Records for the task

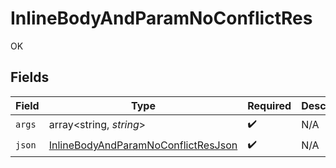 # InlineBodyAndParamNoConflictRes

OK


## Fields

| Field                                                                                                 | Type                                                                                                  | Required                                                                                              | Description                                                                                           |
| ----------------------------------------------------------------------------------------------------- | ----------------------------------------------------------------------------------------------------- | ----------------------------------------------------------------------------------------------------- | ----------------------------------------------------------------------------------------------------- |
| `args`                                                                                                | array<string, *string*>                                                                               | :heavy_check_mark:                                                                                    | N/A                                                                                                   |
| `json`                                                                                                | [InlineBodyAndParamNoConflictResJson](../../models/operations/InlineBodyAndParamNoConflictResJson.md) | :heavy_check_mark:                                                                                    | N/A                                                                                                   |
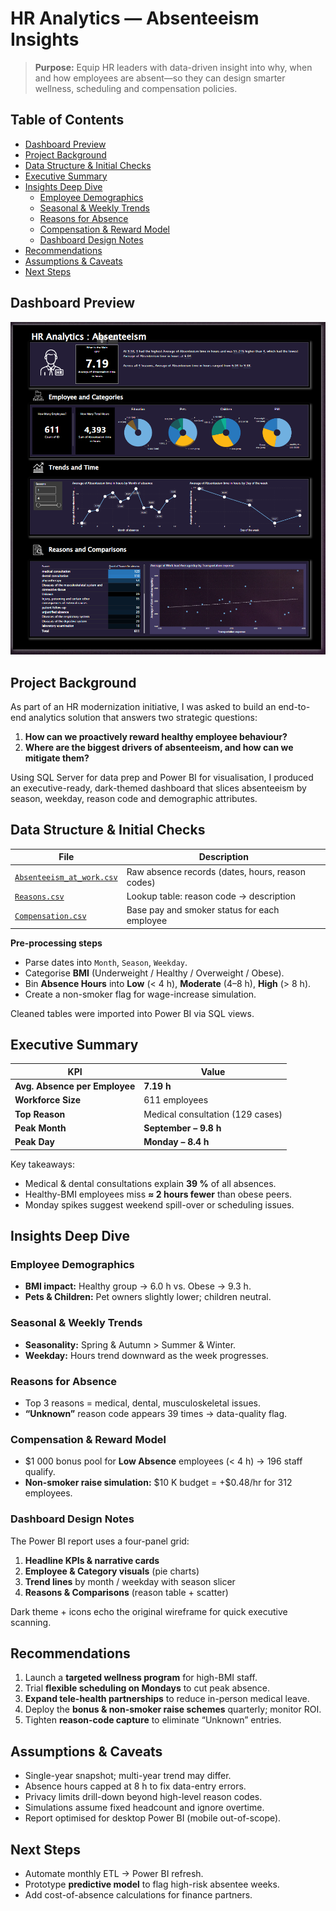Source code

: # HR Analytics — Absenteeism Insights

> **Purpose:** Equip HR leaders with data-driven insight into why, when and how employees are absent—so they can design smarter wellness, scheduling and compensation policies.


## Table of Contents
- [Dashboard Preview](#dashboard-preview)
- [Project Background](#project-background)
- [Data Structure & Initial Checks](#data-structure--initial-checks)
- [Executive Summary](#executive-summary)
- [Insights Deep Dive](#insights-deep-dive)
  - [Employee Demographics](#employee-demographics)
  - [Seasonal & Weekly Trends](#seasonal--weekly-trends)
  - [Reasons for Absence](#reasons-for-absence)
  - [Compensation & Reward Model](#compensation--reward-model)
  - [Dashboard Design Notes](#dashboard-design-notes)
- [Recommendations](#recommendations)
- [Assumptions & Caveats](#assumptions--caveats)
- [Next Steps](#next-steps)


## Dashboard Preview

![dashboard](https://github.com/ndomah1/HR-Analytics-Absenteeism-Insights/blob/main/images/HR%20Analytics%20Dashboard.png)


## Project Background
As part of an HR modernization initiative, I was asked to build an end-to-end analytics solution that answers two strategic questions:

1. **How can we proactively reward healthy employee behaviour?**  
2. **Where are the biggest drivers of absenteeism, and how can we mitigate them?**

Using SQL Server for data prep and Power BI for visualisation, I produced an executive-ready, dark-themed dashboard that slices absenteeism by season, weekday, reason code and demographic attributes.


## Data Structure & Initial Checks
| File | Description |
|------|-------------|
| [`Absenteeism_at_work.csv`](https://github.com/ndomah1/HR-Analytics-Absenteeism-Insights/blob/main/data/Absenteeism_at_work.csv) | Raw absence records (dates, hours, reason codes) |
| [`Reasons.csv`](https://github.com/ndomah1/HR-Analytics-Absenteeism-Insights/blob/main/data/Reasons.csv) | Lookup table: reason code → description |
| [`Compensation.csv`](https://github.com/ndomah1/HR-Analytics-Absenteeism-Insights/blob/main/data/compensation.csv) | Base pay and smoker status for each employee |

**Pre-processing steps**

* Parse dates into `Month`, `Season`, `Weekday`.
* Categorise **BMI** (Underweight / Healthy / Overweight / Obese).
* Bin **Absence Hours** into **Low** (< 4 h), **Moderate** (4–8 h), **High** (> 8 h).
* Create a non-smoker flag for wage-increase simulation.

Cleaned tables were imported into Power BI via SQL views.


## Executive Summary
| KPI | Value |
|-----|-------|
| **Avg. Absence per Employee** | **7.19 h** |
| **Workforce Size** | 611 employees |
| **Top Reason** | Medical consultation (129 cases) |
| **Peak Month** | **September – 9.8 h** |
| **Peak Day** | **Monday – 8.4 h** |

Key takeaways:

* Medical & dental consultations explain **39 %** of all absences.  
* Healthy-BMI employees miss **≈ 2 hours fewer** than obese peers.  
* Monday spikes suggest weekend spill-over or scheduling issues.


## Insights Deep Dive

### Employee Demographics
* **BMI impact:** Healthy group → 6.0 h vs. Obese → 9.3 h.  
* **Pets & Children:** Pet owners slightly lower; children neutral.

### Seasonal & Weekly Trends
* **Seasonality:** Spring & Autumn > Summer & Winter.  
* **Weekday:** Hours trend downward as the week progresses.

### Reasons for Absence
* Top 3 reasons = medical, dental, musculoskeletal issues.  
* **“Unknown”** reason code appears 39 times → data-quality flag.

### Compensation & Reward Model
* \$1 000 bonus pool for **Low Absence** employees (< 4 h) → 196 staff qualify.  
* **Non-smoker raise simulation:** \$10 K budget = +\$0.48/hr for 312 employees.

### Dashboard Design Notes
The Power BI report uses a four-panel grid:

1. **Headline KPIs & narrative cards**  
2. **Employee & Category visuals** (pie charts)  
3. **Trend lines** by month / weekday with season slicer  
4. **Reasons & Comparisons** (reason table + scatter)

Dark theme + icons echo the original wireframe for quick executive scanning.


## Recommendations
1. Launch a **targeted wellness program** for high-BMI staff.  
2. Trial **flexible scheduling on Mondays** to cut peak absence.  
3. **Expand tele-health partnerships** to reduce in-person medical leave.  
4. Deploy the **bonus & non-smoker raise schemes** quarterly; monitor ROI.  
5. Tighten **reason-code capture** to eliminate “Unknown” entries.


## Assumptions & Caveats
* Single-year snapshot; multi-year trend may differ.  
* Absence hours capped at 8 h to fix data-entry errors.  
* Privacy limits drill-down beyond high-level reason codes.  
* Simulations assume fixed headcount and ignore overtime.  
* Report optimised for desktop Power BI (mobile out-of-scope).


## Next Steps
* Automate monthly ETL → Power BI refresh.  
* Prototype **predictive model** to flag high-risk absentee weeks.  
* Add cost-of-absence calculations for finance partners.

What the task asks
Return only those lines of the records that contain the string "wellness".

Output of the task
> **Purpose:** Equip HR leaders with data-driven insight into why, when and how employees are absent—so they can design smarter wellness, scheduling and compensation policies.
1. Launch a **targeted wellness program** for high-BMI staff.  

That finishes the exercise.